→ Exercise requirements: Please quote, unchanged, the lines of the entries that begin with the one containing "The lesson mentions" and continue through the final line of the entries, with both of those lines included.

^^^^^^^^

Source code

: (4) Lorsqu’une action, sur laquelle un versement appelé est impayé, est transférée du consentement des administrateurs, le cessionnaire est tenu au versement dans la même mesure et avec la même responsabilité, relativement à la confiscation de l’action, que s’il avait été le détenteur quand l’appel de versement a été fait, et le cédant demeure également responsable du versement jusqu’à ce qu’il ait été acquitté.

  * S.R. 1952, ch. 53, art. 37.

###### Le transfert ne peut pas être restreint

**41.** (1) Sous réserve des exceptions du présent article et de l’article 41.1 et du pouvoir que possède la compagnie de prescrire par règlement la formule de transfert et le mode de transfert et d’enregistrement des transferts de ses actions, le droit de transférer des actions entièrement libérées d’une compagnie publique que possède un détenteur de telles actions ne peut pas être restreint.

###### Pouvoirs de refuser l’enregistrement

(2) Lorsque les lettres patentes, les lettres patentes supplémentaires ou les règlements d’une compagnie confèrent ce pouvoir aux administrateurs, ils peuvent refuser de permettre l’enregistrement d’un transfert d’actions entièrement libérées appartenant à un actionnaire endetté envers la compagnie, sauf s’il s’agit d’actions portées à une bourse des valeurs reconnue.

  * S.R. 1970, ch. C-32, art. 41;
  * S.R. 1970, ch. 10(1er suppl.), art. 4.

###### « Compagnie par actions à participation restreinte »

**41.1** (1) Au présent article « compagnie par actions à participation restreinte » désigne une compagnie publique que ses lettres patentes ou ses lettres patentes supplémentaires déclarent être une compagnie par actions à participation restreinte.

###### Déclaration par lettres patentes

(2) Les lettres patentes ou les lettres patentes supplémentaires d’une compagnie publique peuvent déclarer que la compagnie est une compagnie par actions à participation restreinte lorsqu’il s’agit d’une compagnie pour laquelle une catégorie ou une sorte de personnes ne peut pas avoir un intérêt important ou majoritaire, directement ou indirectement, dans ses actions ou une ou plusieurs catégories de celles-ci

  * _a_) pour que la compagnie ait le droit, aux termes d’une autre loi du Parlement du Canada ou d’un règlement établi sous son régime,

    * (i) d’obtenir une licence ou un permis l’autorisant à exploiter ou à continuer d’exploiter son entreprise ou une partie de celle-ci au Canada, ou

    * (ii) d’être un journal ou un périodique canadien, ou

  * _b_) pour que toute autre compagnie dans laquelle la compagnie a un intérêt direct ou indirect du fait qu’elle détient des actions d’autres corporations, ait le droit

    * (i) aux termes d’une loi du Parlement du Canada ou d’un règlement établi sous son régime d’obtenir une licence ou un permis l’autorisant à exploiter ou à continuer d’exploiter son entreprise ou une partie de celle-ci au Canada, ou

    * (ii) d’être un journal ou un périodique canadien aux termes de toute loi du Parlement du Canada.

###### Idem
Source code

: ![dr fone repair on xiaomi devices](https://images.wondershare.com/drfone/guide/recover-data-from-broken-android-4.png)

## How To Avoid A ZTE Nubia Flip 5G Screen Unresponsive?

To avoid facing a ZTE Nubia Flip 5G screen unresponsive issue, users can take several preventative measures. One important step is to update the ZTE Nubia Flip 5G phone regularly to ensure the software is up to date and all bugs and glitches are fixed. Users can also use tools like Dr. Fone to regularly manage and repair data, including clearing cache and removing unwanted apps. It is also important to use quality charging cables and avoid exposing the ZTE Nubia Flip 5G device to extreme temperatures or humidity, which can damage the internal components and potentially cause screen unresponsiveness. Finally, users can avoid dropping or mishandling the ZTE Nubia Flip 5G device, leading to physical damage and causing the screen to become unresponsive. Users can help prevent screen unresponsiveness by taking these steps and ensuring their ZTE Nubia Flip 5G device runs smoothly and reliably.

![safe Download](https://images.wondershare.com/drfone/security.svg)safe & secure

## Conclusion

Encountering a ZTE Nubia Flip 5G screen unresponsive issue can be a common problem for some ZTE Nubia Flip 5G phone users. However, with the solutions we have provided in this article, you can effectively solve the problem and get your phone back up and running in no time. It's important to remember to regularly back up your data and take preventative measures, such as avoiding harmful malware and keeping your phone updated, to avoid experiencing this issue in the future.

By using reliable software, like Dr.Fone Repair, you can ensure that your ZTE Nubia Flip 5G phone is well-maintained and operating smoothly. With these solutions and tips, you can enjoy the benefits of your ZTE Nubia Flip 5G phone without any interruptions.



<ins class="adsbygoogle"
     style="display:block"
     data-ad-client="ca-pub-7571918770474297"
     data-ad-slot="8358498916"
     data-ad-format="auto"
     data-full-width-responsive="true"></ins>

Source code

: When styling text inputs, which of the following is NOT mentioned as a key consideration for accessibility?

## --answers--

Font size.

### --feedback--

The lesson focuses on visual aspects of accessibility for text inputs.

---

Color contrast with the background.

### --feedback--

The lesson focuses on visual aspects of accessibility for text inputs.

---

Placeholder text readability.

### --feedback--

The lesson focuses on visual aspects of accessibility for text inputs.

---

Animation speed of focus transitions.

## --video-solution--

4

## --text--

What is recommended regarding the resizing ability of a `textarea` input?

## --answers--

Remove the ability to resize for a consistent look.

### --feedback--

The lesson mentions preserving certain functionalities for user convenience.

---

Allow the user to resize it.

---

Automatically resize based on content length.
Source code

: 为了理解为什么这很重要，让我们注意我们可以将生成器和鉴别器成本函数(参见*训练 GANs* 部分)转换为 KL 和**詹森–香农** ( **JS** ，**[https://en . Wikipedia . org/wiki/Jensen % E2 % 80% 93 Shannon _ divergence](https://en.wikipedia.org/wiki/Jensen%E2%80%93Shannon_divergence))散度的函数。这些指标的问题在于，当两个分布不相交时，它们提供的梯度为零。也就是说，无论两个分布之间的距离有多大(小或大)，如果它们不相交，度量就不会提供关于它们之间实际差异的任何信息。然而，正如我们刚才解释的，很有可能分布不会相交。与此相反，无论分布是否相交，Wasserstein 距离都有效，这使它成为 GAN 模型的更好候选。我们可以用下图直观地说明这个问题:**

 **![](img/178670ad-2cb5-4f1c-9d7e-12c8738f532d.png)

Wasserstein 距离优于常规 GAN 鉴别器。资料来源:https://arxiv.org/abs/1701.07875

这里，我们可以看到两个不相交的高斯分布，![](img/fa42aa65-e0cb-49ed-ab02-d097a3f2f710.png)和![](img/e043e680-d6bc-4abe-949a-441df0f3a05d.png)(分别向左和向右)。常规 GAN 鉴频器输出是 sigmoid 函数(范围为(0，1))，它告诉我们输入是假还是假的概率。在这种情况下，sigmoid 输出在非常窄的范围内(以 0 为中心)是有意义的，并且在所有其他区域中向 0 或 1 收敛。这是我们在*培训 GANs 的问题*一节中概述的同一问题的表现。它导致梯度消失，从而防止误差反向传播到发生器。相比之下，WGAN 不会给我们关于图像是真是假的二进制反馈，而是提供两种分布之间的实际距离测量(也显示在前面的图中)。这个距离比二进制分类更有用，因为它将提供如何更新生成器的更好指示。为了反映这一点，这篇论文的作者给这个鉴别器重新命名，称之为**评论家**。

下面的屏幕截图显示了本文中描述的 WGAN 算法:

^^^^^^^^

→ Response area:
The lesson mentions preserving certain functionalities for user convenience.

---

Allow the user to resize it.

---

Automatically resize based on content length.
Source code

: 为了理解为什么这很重要，让我们注意我们可以将生成器和鉴别器成本函数(参见*训练 GANs* 部分)转换为 KL 和**詹森–香农** ( **JS** ，**[https://en . Wikipedia . org/wiki/Jensen % E2 % 80% 93 Shannon _ divergence](https://en.wikipedia.org/wiki/Jensen%E2%80%93Shannon_divergence))散度的函数。这些指标的问题在于，当两个分布不相交时，它们提供的梯度为零。也就是说，无论两个分布之间的距离有多大(小或大)，如果它们不相交，度量就不会提供关于它们之间实际差异的任何信息。然而，正如我们刚才解释的，很有可能分布不会相交。与此相反，无论分布是否相交，Wasserstein 距离都有效，这使它成为 GAN 模型的更好候选。我们可以用下图直观地说明这个问题:**

 **![](img/178670ad-2cb5-4f1c-9d7e-12c8738f532d.png)

Wasserstein 距离优于常规 GAN 鉴别器。资料来源:https://arxiv.org/abs/1701.07875

这里，我们可以看到两个不相交的高斯分布，![](img/fa42aa65-e0cb-49ed-ab02-d097a3f2f710.png)和![](img/e043e680-d6bc-4abe-949a-441df0f3a05d.png)(分别向左和向右)。常规 GAN 鉴频器输出是 sigmoid 函数(范围为(0，1))，它告诉我们输入是假还是假的概率。在这种情况下，sigmoid 输出在非常窄的范围内(以 0 为中心)是有意义的，并且在所有其他区域中向 0 或 1 收敛。这是我们在*培训 GANs 的问题*一节中概述的同一问题的表现。它导致梯度消失，从而防止误差反向传播到发生器。相比之下，WGAN 不会给我们关于图像是真是假的二进制反馈，而是提供两种分布之间的实际距离测量(也显示在前面的图中)。这个距离比二进制分类更有用，因为它将提供如何更新生成器的更好指示。为了反映这一点，这篇论文的作者给这个鉴别器重新命名，称之为**评论家**。

下面的屏幕截图显示了本文中描述的 WGAN 算法:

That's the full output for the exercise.